The walls of St Martin’s are nearly two feet thick, and Roman brickwork in the chancel still stands eight feet from the ground with six feet of Saxon masonry above it. The lower part of the wall of the nave has ancient plaster and masses of Roman tiles, and where the woodwork has preserved the walls intact the salmon colour of the Roman plaster is still seen. There is a Roman doorway built up at the east end of the nave, a Saxon doorway at the south-west of the chancel, and a Norman doorway near the font. There are oak beams in the roof which seem to have rested on the Roman and Saxon walls since the Saxons put them there.

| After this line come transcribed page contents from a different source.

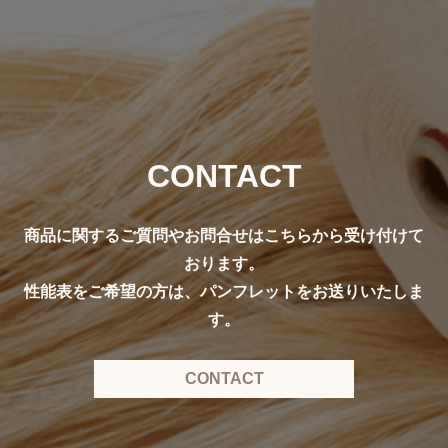
CONTACT
商品に関するご質問やお問合せはこちらから受け付けて
おります。
性能表をご希望の方は、パンフレットをお送りいたしま
す。
CONTACT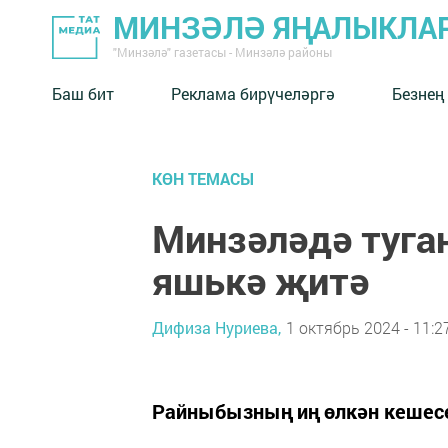
МИНЗӘЛӘ ЯҢАЛЫКЛА
"Минзәлә" газетасы - Минзәлә районы
Баш бит
Реклама бирүчеләргә
Безнең
КӨН ТЕМАСЫ
Минзәләдә туга
яшькә җитә
Дифиза Нуриева,
1 октябрь 2024 - 11:2
Райныбызның иң өлкән кешесе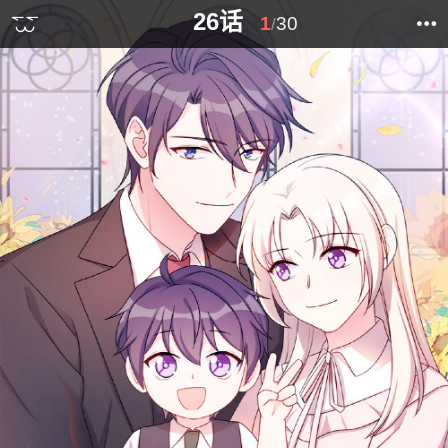
26话
1
30
/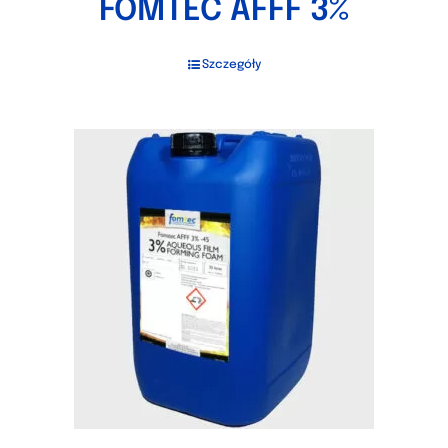
FOMTEC AFFF 3%
Szczegóły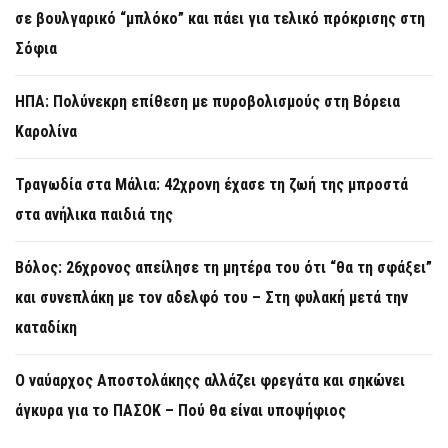
σε βουλγαρικό “μπλόκο” και πάει για τελικό πρόκρισης στη
Σόφια
ΗΠΑ: Πολύνεκρη επίθεση με πυροβολισμούς στη Βόρεια
Καρολίνα
Τραγωδία στα Μάλια: 42χρονη έχασε τη ζωή της μπροστά
στα ανήλικα παιδιά της
Βόλος: 26χρονος απείλησε τη μητέρα του ότι “θα τη σφάξει”
και συνεπλάκη με τον αδελφό του – Στη φυλακή μετά την
καταδίκη
Ο ναύαρχος Αποστολάκηςς αλλάζει φρεγάτα και σηκώνει
άγκυρα για το ΠΑΣΟΚ – Πού θα είναι υποψήφιος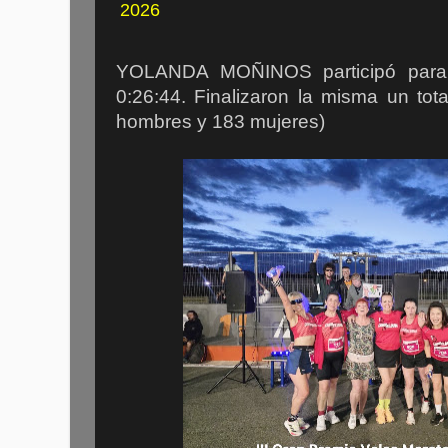
2026
YOLANDA MOÑINOS participó para
0:26:44. Finalizaron la misma un tot
hombres y 183 mujeres)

Nowhere in England stand two more interesting buildings so near each other as the little temple of St Martin’s and the great cathedral seen from its door. Everything here could stand on a tennis lawn and leave a good path round. The builders who restored this lovely place have not enlarged it. The Normans made their own doorway, the 13th century raised the chancel arch and the roof of the nave, the 14th century built the tower, and the 15th century made the windows.
One window shows us Augustine landing at Ebbsfleet, entering Canterbury by St Martin’s Hill, and baptising Ethelbert; another shows Queen Bertha and her maids, another Bede dying, and another English slaves in the marketplace of Rome.
We need not doubt that it is the oldest building in these islands used for worship. It was probably built by British workmen 1600 years ago. It was an ancient place when the first stone of Westminster was laid. It fell on evil days, and it is said that for 150 years the church peeped out from a vast heap of coal piled up here; but otherwise it has been a church all the time since Ethelbert. It would look out on Canterbury when the city was eight feet below its present streets; it was one of three churches outside the Roman walls in a line from east to west—St Martin’s, St Pancras, and the old church where the cathedral stands. So that we have here a straight mile with Roman, Saxon, and Norman in it, as we have found once more in Kent, at Eynsford.